[DATASET — start]

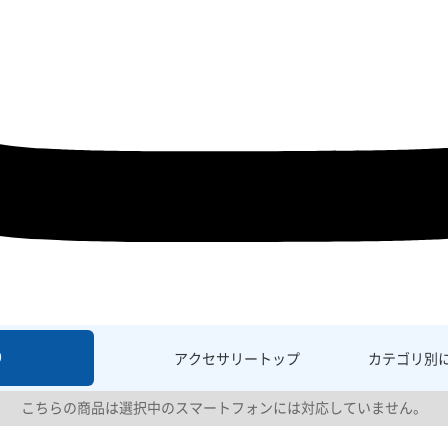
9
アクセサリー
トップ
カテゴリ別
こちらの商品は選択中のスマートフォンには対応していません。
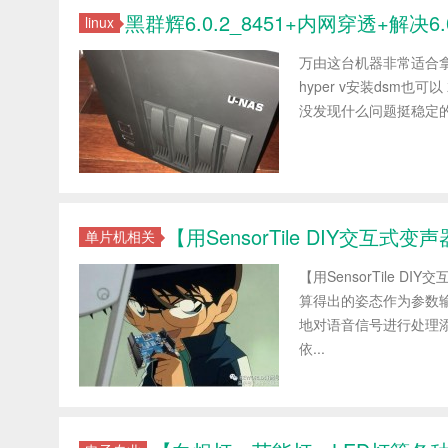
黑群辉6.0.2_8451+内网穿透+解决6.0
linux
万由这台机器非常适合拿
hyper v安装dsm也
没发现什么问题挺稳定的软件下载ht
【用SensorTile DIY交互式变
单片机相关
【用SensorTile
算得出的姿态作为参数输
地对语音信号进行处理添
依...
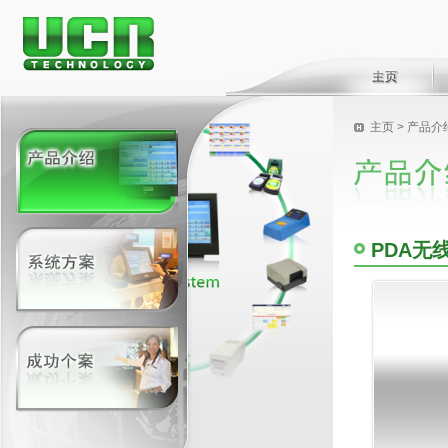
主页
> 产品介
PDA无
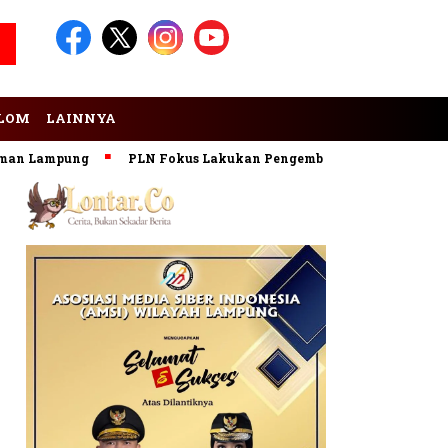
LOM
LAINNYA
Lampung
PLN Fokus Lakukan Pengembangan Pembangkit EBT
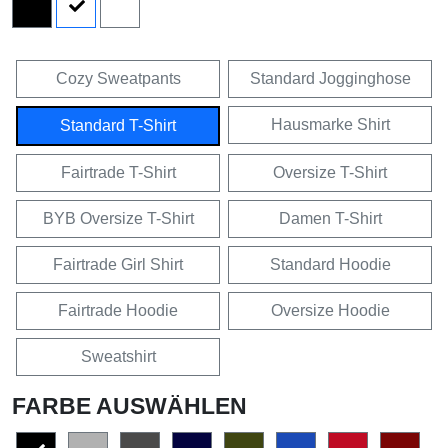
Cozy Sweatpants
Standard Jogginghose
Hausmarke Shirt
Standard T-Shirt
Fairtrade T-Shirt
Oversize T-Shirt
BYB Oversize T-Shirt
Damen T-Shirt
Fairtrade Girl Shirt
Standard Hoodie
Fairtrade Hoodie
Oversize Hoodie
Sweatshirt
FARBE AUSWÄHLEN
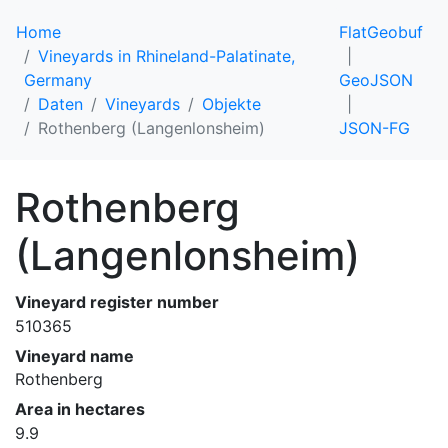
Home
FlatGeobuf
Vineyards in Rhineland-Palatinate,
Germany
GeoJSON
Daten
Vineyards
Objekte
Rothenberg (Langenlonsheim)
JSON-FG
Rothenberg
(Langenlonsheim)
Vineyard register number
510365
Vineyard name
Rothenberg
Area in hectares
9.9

[DATASET — finish]
[DATASET — start]

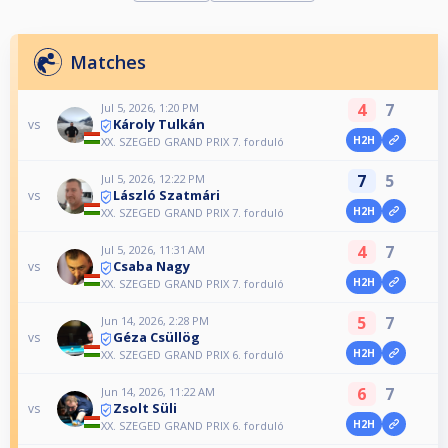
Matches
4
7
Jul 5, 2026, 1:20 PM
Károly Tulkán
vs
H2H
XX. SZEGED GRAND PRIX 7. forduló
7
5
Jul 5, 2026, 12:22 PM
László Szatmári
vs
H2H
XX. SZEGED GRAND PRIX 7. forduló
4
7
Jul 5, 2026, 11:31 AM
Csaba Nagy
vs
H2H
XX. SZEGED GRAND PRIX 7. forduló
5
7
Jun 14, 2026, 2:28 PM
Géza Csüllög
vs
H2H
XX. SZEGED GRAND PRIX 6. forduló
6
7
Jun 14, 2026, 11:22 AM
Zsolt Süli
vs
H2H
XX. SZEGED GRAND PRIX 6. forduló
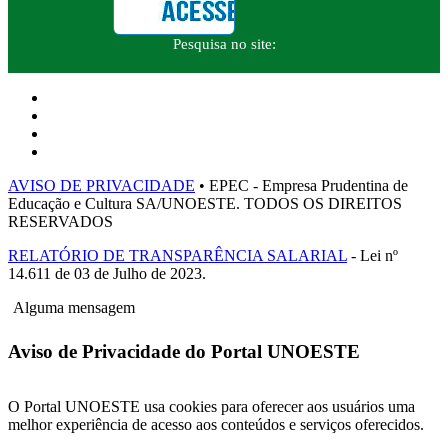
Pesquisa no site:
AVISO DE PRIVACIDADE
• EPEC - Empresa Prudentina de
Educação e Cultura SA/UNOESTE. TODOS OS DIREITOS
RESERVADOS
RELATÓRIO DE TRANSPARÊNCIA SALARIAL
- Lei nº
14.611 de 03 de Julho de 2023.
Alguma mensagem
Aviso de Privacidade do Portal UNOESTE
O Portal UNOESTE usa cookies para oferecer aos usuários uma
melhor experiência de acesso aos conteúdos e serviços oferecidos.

[DATASET — finish]

# [EXERCISE INSTRUCTIONS]
Only lines that include "Vineyards" belong in the answer; copy all of them from the listing.

# [ANSWER BELOW]
Vineyards in Rhineland-Palatinate,
Vineyards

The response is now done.